Tipp: Soll im Rahmen der Miteigentümervereinbarung bereits vor dem Grundbucheintrag eine Verpflichtung der Miteigentümer vorgenommen werden, ist eine notarielle Beurkundung ratsam.  

Wie lassen sich Anteile am Eigentum aufteilen? 

In Wirklichkeit lässt sich ein Haus oder ein Grundstück nicht aufteilen. Deshalb wird mit Bruchteilen und Quoten eine Miteigentümervereinbarung definiert. Die jeweilige Höhe der Anteile wird anhand der Wohnfläche ermittelt bzw. berechnet.  

 

Das bedeutet, dass die einzelnen Wohn- sowie Nutzflächen kalkuliert und in diesem Verhältnis auf alle Eigentümer aufgeteilt werden. Wichtig ist in diesem Zusammenhang, dass die Miteigentümer vom Gesetz her nicht voneinander abhängig sind.  

Welche Rechte und Pflichten gehen mit einer Miteigentümervereinbarung einher? 

Jeder Miteigentümer kann über seinen Anteil entscheiden. Das bedeutet, dass Eigentümer auch ohne Erlaubnis anderer Miteigentümer ihren Anteil verkaufen oder verschenken können. Lediglich beim Entscheid der ganzen Immobilie ist eine Abstimmung der Gemeinschaft nötig.  

 

Wie auf https://www.volksbank-teilverkauf.de/magazin/miteigentuemervereinbarung detailliert dargelegt, kann somit jeder Miteigentümer seinen Anteil am Grundstück oder Haus uneingeschränkt nutzen. Anders sieht es hingegen bei Wohnungseigentum oder Stockwerkeigentum aus. Hier bezieht sich das Nutzungsrecht lediglich auf eine bestimmte Wohneinheit. Ebenso stellen Sondereigentum Spezialfälle dar. Dies umfasst mitunter mehrere Eigentumswohnungen sowie Kellerräume oder Garagen.  

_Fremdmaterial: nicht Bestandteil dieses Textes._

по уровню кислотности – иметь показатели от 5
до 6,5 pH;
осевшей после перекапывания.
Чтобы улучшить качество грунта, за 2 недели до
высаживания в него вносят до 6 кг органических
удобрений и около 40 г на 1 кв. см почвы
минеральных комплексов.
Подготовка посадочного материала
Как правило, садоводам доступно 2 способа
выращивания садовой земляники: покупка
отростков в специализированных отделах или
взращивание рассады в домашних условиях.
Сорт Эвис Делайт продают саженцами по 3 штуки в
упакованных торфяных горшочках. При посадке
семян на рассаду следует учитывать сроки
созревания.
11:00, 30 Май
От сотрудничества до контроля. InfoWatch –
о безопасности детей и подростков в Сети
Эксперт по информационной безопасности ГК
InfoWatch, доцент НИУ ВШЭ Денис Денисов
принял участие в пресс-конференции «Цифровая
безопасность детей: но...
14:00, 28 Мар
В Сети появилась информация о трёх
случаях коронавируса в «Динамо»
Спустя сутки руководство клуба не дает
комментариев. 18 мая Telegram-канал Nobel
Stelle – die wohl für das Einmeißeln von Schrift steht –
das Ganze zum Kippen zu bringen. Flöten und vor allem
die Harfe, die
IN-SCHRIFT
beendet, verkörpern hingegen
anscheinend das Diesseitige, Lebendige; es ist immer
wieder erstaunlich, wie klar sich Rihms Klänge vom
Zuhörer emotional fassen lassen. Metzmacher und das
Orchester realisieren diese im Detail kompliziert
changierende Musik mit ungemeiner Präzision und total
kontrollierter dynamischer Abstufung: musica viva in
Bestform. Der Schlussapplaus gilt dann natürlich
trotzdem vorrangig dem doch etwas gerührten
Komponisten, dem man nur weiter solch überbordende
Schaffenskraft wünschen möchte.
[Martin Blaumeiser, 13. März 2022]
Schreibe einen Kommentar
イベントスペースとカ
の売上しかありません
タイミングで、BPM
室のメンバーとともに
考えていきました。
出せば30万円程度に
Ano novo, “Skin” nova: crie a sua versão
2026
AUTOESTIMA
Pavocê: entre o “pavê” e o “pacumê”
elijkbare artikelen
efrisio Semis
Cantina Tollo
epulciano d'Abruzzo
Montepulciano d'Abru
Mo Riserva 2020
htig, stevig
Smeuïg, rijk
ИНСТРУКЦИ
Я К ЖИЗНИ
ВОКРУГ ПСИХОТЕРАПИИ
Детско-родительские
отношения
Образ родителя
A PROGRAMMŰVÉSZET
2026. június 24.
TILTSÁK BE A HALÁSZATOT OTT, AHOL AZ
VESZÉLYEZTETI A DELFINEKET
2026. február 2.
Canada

Wie kann man eine Miteigentümervereinbarung aufheben? 

Eine Miteigentümervereinbarung lässt sich zum Beispiel aufheben, wenn eine Immobilie oder ein Grundstück teilweise oder vollkommen zerstört wird. In diesem Rahmen besteht keine Verpflichtung zum Wiederaufbau. Demnach können alle Miteigentümer eine Aufhebung der Miteigentümerschaft anfordern.  

 

Es besteht ebenso die Möglichkeit, die Miteigentümervereinbarung aufzulösen. Jeder Eigentümer hat das Recht, den Verkauf des Objekts zu verlangen. Bei einer Erbgemeinschaft dürfen demnach Erben ihren Anteil verkaufen – nicht aber die gesamte Immobilie. Hier müssen alle Erben einer Meinung sein. Allerdings sind die Möglichkeiten, nur einen Bruchteil einer Immobilie oder eines Grundstücks zu veräußern, eher gering – ausgenommen sind Immobilienteilverkäufe, bei denen das Nießbrauchrecht beim Verkäufer bleibt.  

 

Wichtig ist in jedem Fall, alle Rechte und Pflichten exakt zu formulieren, damit es nicht zu Missverständnissen oder Streitigkeiten kommt. Die Miteigentümervereinbarung schützt somit alle Parteien und sorgt für klare Verhältnisse.